Todd Heldt
Cattle Prod
It’s so bad even the cows are mad.
That was the joke in the nineties
because people love to be scared,
and drunk drivers and Satanists
were passing into passé. I am
sitting in the American-Chinese place
eating happy spicy beef because
the thought of my cheese being swissed
in a decade bothers me less
than being hungry for my three o’clock meeting.
I’m remembering the eighties,
how I’d climb out the window
sometime around midnight,
and wait for Brad to pick me up.
We’d drive out to the farm roads,
pop open a twelve-pack of whatever
we could pay our bum to get us,
and I’d think about the day when I
could write my own rules, do whatever I wanted.
I glance back and forth between
my meal and the clock on the wall.
It tastes okay in the way
that everything tastes like something it isn’t,
and I have this meeting I don’t
want to go to. My coworkers expect
me to say something smart, but I can’t
even tell for sure what I’m eating
or if it will kill me some day.
I try to pick it apart in my mouth,
read the chemicals like Braille on my tongue,
but it feels like everything else.
Rumor was that the devil worshipers all
hung out and sacrificed cats
deep in the fields after midnight.
They tortured them with icepicks
and lawnmowers, but we
found neither dead cats nor bad people.
We drove and drank and every few minutes
one of us would say something wise.
Brad was lame in that he never knew
any parties to go to or girls who would date me,
and no one liked him, either. I would swig
what was left and swim in my thoughts.
Around 4AM we’d drive back home,
kill the engine and lights and he’d coast
down the hill to my house. I’d climb
in my window just before my father’s alarm,
I’d sleep three hours and go to school hungover.

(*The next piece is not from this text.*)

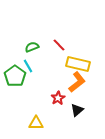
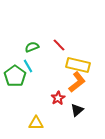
yellow rectangle: moved 1 px down
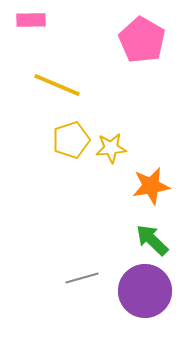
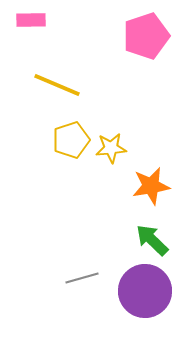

Just like that the cows were taken
to court, and everyone stopped talking about
spongiform encephalitis, as if
some person who was rich as a king
had decided it wasn’t important,
and we must have figured by then
that poison food was no longer
the kind of battle we could win.
It was 2000-something by then, and there
were new wars for new abstractions,
and condos to buy while we still had time,
because real estate had never lost value.
It was about 3:45 when we tried to call it
a night. A fog had rolled in from the fields,
and we were almost out of beer.
My dad would be waking soon, so we
one-eightied the car, and were stopped,
vulnerable among the crickets
and whatever the night might conceal,
our headlights only defining
the prison we thought we were in.
On the next curve a cow darted out of the grey,
almost like it was spooked, and I wondered
as the car slammed it down to the ground
if I’d ever seen a cow run before.
It got up and dragged itself back
into the night. But our front end
was so wrecked we couldn’t drive,
and all there was to do was hurl
the empties out in the fields, hope all
those stories were lies, and sober up
before a cop came along to take us back
home to the disappointment we were used to.

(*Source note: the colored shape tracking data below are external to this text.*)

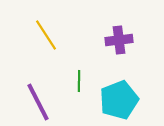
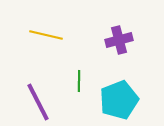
yellow line: rotated 44 degrees counterclockwise
purple cross: rotated 8 degrees counterclockwise
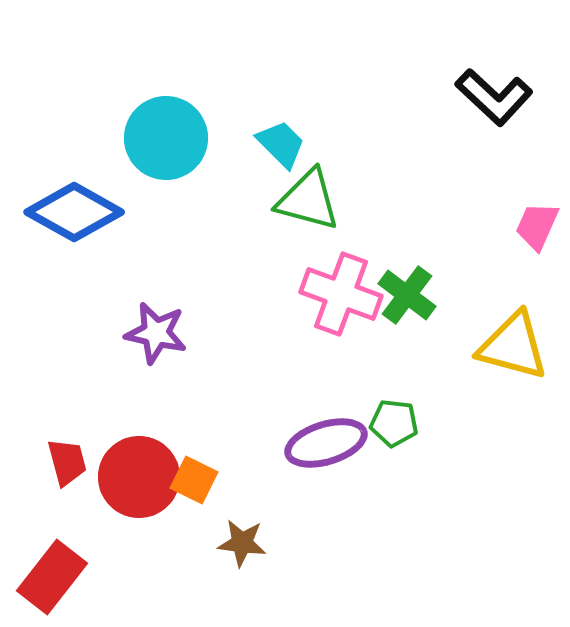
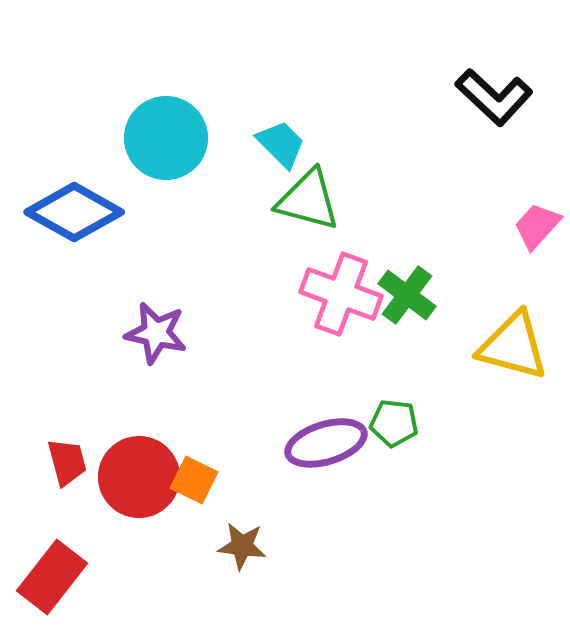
pink trapezoid: rotated 18 degrees clockwise
brown star: moved 3 px down
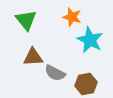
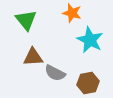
orange star: moved 4 px up
brown hexagon: moved 2 px right, 1 px up
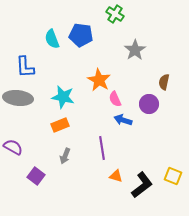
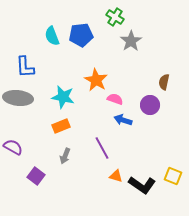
green cross: moved 3 px down
blue pentagon: rotated 15 degrees counterclockwise
cyan semicircle: moved 3 px up
gray star: moved 4 px left, 9 px up
orange star: moved 3 px left
pink semicircle: rotated 133 degrees clockwise
purple circle: moved 1 px right, 1 px down
orange rectangle: moved 1 px right, 1 px down
purple line: rotated 20 degrees counterclockwise
black L-shape: rotated 72 degrees clockwise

I bought a condo in 2006, because
I still lack the bones to not go along
with whatever stampede they devise.
The lights were shut off, the gas will be next,
and bankruptcy will be all my fault.
My meeting starts in five minutes.
I’m three blocks away, and it has been
four decades of the same kind of grind,
the same fear, the same gimmick:
you can beat me and beat me, and I can’t
do a thing. No matter how I try
to wriggle free, trick my dad, sneak out
the back, cover my tracks, or pretend
the devil isn’t lying in ambush for me,
there’s nothing I can do: the fog rolls in,
the Satanists gather, the lawyers knock,
and even the food is trying to kill me.
I wish there were some sort of lesson
I had learned from the never winning,
the cavalcade of screwups, but all
I can tell you for sure is when
a cow has got your name on it
there is nowhere you can hide.
Todd Heldt is the author of Card Tricks for the Starving (Ghost Road Press, 2009). His work has appeared in 2AM Muse, Blast Furnace, Chiron Review, The Ekphrastic Review, The Fear of Monkeys, Gyroscope Review, Modern Poetry Quarterly, and many other journals. Heldt is a librarian in Chicago.